The problem ::
Check each line of the entries for the string "marker". Report only how many lines have it.
*** Data supplied ***
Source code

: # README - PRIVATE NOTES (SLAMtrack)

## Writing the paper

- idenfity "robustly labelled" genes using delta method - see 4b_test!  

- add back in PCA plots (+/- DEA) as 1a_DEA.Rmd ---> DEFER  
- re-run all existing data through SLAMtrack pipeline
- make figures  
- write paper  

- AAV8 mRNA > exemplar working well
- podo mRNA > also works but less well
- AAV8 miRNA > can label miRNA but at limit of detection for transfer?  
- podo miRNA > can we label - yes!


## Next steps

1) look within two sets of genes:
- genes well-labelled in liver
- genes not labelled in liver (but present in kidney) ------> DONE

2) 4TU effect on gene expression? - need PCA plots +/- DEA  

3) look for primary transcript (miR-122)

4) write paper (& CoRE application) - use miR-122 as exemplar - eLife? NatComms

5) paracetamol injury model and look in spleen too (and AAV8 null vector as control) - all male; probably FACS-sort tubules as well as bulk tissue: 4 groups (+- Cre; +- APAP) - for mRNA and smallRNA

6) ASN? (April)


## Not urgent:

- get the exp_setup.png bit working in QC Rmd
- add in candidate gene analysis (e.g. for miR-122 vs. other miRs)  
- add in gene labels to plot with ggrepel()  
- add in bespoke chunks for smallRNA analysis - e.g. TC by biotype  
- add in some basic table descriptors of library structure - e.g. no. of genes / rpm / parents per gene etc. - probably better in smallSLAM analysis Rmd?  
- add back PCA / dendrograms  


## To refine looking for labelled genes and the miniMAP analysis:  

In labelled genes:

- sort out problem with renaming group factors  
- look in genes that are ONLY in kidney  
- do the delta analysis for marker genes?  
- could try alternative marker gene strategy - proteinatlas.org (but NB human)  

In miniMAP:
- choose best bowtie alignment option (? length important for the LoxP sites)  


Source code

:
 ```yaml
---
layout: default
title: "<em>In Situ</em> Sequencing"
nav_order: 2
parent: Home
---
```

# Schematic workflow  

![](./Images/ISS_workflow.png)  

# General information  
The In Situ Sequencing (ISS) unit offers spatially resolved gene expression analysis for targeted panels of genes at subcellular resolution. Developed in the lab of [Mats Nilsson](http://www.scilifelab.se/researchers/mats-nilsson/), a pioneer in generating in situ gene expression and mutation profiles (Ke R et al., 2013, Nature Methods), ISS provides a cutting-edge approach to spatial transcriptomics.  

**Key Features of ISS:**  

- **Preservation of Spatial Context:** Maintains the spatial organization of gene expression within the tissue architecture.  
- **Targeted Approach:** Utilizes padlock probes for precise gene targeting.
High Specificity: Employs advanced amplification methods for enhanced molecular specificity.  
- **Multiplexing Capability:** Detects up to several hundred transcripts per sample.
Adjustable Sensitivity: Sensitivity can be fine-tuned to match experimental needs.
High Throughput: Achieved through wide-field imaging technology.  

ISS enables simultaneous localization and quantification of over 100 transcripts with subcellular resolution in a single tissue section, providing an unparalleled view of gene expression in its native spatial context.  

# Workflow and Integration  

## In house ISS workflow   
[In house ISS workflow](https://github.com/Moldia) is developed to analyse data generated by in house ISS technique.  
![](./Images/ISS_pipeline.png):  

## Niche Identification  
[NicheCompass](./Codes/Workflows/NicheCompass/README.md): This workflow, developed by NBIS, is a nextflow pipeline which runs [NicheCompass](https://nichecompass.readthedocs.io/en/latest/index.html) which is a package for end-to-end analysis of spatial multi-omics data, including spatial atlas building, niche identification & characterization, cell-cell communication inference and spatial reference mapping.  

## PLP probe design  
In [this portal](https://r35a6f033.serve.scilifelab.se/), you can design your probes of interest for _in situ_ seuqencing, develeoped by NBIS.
***
Finished task ::
2